What is DataFlow programming?¶
DataFlow programming expresses computations as a graph of values and the dependencies between them. Instead of telling the program when to recompute, you describe how outputs depend on inputs. When inputs change, the runtime updates only what is needed.
Thread safety
EventProcessors are not thread safe a single event should be processed at one time.
Key ideas¶
- Graph of nodes: nodes are functions or stateful components; edges indicate dependencies.
- Incremental updates: only affected nodes recompute when an event arrives.
- Deterministic order: execution follows a topological order derived from the graph.
- Push‑based: events push changes through the graph; no polling.
- Bounded side effects: state updates occur where you declare them; easier to reason and test.
Why it matters for streams¶
- Streaming systems process unbounded sequences of events. DataFlow ensures each event triggers the minimal work to keep outputs correct.
- Determinism reduces race conditions and surprises common in async callback chains.
- Explicit dependencies make performance and correctness more predictable.
How Fluxtion applies DataFlow¶
- You build graphs using a builder DSL or by annotating POJOs with handler/trigger methods.
- The builder computes the dependency DAG and generates a DataFlow with precomputed dispatch.

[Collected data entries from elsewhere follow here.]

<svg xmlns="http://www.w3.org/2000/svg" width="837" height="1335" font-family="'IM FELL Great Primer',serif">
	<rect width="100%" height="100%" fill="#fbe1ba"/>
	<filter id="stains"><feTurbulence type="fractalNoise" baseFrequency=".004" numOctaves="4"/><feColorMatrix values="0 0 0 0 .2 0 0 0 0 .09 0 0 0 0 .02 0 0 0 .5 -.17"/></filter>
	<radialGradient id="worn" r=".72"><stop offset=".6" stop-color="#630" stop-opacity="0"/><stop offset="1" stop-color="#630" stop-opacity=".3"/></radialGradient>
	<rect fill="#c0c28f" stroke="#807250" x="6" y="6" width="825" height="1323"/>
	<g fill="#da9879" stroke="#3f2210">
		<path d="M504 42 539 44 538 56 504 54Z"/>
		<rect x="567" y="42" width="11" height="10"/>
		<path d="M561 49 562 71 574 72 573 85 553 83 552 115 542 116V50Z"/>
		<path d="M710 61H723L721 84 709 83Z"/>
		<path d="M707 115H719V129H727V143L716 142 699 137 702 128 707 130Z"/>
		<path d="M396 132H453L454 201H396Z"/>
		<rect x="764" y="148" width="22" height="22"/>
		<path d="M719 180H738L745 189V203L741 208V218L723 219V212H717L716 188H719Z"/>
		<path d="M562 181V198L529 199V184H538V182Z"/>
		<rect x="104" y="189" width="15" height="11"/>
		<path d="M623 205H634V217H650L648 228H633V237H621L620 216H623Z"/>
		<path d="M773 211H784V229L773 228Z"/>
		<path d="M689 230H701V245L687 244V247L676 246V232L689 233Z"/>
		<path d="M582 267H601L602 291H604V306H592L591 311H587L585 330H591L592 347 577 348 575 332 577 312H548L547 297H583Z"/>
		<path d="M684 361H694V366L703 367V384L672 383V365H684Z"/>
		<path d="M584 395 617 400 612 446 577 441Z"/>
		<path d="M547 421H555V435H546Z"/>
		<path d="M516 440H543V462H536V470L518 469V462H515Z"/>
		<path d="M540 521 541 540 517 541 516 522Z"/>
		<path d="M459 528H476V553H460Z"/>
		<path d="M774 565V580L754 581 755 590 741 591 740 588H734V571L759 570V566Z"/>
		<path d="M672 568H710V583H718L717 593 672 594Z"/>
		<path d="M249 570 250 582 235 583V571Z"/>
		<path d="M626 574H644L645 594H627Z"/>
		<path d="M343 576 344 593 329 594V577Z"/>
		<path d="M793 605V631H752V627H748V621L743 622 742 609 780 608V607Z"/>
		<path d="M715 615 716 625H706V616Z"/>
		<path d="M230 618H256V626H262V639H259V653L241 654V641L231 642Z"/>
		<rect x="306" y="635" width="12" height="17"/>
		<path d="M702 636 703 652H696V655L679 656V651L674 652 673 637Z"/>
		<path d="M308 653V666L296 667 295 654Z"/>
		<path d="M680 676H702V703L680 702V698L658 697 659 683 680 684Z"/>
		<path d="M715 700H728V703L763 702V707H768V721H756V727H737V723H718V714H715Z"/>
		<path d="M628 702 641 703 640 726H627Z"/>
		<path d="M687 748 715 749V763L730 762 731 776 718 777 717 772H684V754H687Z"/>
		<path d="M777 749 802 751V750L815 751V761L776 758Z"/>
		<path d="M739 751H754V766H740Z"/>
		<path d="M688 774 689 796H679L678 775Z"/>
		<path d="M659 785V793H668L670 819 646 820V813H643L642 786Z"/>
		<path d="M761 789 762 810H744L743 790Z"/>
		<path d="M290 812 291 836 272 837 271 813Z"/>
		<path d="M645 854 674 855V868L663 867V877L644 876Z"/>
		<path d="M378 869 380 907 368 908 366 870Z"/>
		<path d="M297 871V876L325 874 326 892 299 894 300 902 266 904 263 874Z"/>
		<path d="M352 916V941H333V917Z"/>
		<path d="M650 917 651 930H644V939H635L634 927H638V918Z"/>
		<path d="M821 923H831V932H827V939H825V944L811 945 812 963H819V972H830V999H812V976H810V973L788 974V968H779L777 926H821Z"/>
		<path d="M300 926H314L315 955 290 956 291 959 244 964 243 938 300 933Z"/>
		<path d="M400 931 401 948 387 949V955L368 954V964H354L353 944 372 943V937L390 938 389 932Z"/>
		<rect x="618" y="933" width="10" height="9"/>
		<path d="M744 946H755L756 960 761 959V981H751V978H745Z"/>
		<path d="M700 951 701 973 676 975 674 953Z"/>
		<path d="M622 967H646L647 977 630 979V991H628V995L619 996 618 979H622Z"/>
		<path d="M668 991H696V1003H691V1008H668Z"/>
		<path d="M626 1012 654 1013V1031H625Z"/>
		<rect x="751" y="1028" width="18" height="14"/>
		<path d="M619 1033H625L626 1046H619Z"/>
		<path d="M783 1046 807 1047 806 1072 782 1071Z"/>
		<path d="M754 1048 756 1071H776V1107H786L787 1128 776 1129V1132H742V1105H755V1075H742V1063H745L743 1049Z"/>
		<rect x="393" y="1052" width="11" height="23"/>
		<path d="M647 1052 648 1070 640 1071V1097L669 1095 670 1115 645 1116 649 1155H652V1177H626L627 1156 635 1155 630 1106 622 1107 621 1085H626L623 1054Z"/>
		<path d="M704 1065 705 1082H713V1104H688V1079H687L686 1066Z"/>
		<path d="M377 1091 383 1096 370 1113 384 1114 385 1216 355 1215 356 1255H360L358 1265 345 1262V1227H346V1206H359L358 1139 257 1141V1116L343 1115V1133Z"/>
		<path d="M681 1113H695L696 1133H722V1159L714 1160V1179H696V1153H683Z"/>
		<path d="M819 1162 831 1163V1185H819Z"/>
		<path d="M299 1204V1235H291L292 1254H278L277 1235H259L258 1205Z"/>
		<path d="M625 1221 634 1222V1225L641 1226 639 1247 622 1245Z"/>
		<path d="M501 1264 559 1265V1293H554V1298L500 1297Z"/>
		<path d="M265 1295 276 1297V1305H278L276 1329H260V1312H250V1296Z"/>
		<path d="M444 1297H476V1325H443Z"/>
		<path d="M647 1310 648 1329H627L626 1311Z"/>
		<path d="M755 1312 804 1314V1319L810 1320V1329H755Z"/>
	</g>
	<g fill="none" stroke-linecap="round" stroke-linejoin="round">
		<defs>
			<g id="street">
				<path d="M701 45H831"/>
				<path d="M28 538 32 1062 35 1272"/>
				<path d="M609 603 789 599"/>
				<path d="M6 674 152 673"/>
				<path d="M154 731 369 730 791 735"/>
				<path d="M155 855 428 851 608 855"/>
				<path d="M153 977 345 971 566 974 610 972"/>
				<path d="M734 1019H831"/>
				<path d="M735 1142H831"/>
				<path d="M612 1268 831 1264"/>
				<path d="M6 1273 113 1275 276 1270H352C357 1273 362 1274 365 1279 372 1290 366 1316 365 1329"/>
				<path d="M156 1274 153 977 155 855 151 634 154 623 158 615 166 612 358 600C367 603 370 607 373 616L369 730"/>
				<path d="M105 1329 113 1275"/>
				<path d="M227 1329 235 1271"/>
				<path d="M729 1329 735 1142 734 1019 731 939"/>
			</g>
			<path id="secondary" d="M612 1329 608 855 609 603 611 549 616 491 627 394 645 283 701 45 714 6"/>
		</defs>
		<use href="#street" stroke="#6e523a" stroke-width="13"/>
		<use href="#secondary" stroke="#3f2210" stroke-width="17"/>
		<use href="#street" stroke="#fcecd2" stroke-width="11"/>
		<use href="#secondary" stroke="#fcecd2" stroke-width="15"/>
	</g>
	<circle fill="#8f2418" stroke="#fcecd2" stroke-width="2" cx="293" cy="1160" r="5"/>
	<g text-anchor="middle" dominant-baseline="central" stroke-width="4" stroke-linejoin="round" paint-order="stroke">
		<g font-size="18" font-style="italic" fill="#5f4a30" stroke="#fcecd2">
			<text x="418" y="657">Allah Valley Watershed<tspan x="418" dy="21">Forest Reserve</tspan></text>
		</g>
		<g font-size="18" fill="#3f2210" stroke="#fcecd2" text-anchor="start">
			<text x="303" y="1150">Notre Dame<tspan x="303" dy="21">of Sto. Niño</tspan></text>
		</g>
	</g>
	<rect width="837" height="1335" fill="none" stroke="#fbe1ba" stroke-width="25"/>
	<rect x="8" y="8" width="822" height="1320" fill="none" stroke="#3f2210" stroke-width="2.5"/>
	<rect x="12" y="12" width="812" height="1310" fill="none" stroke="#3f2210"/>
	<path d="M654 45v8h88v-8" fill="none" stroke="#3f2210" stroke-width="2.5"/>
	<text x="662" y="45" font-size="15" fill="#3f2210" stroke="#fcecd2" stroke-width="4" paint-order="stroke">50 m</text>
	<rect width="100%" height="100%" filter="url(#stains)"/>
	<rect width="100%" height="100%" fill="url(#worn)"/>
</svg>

- At runtime, events are delivered to handlers; changes propagate to dependents; each node runs at most once per event.
Common patterns¶
- Per‑key state: maintain state per entity (user, device, symbol) and propagate updates only to dependent calculations.
- Windows and aggregations: compute moving averages, counts, or sums; update incrementally.
- Joins and enrichment: merge streams by key and derive new signals.
- Alerting: trigger alerts when derived signals cross thresholds.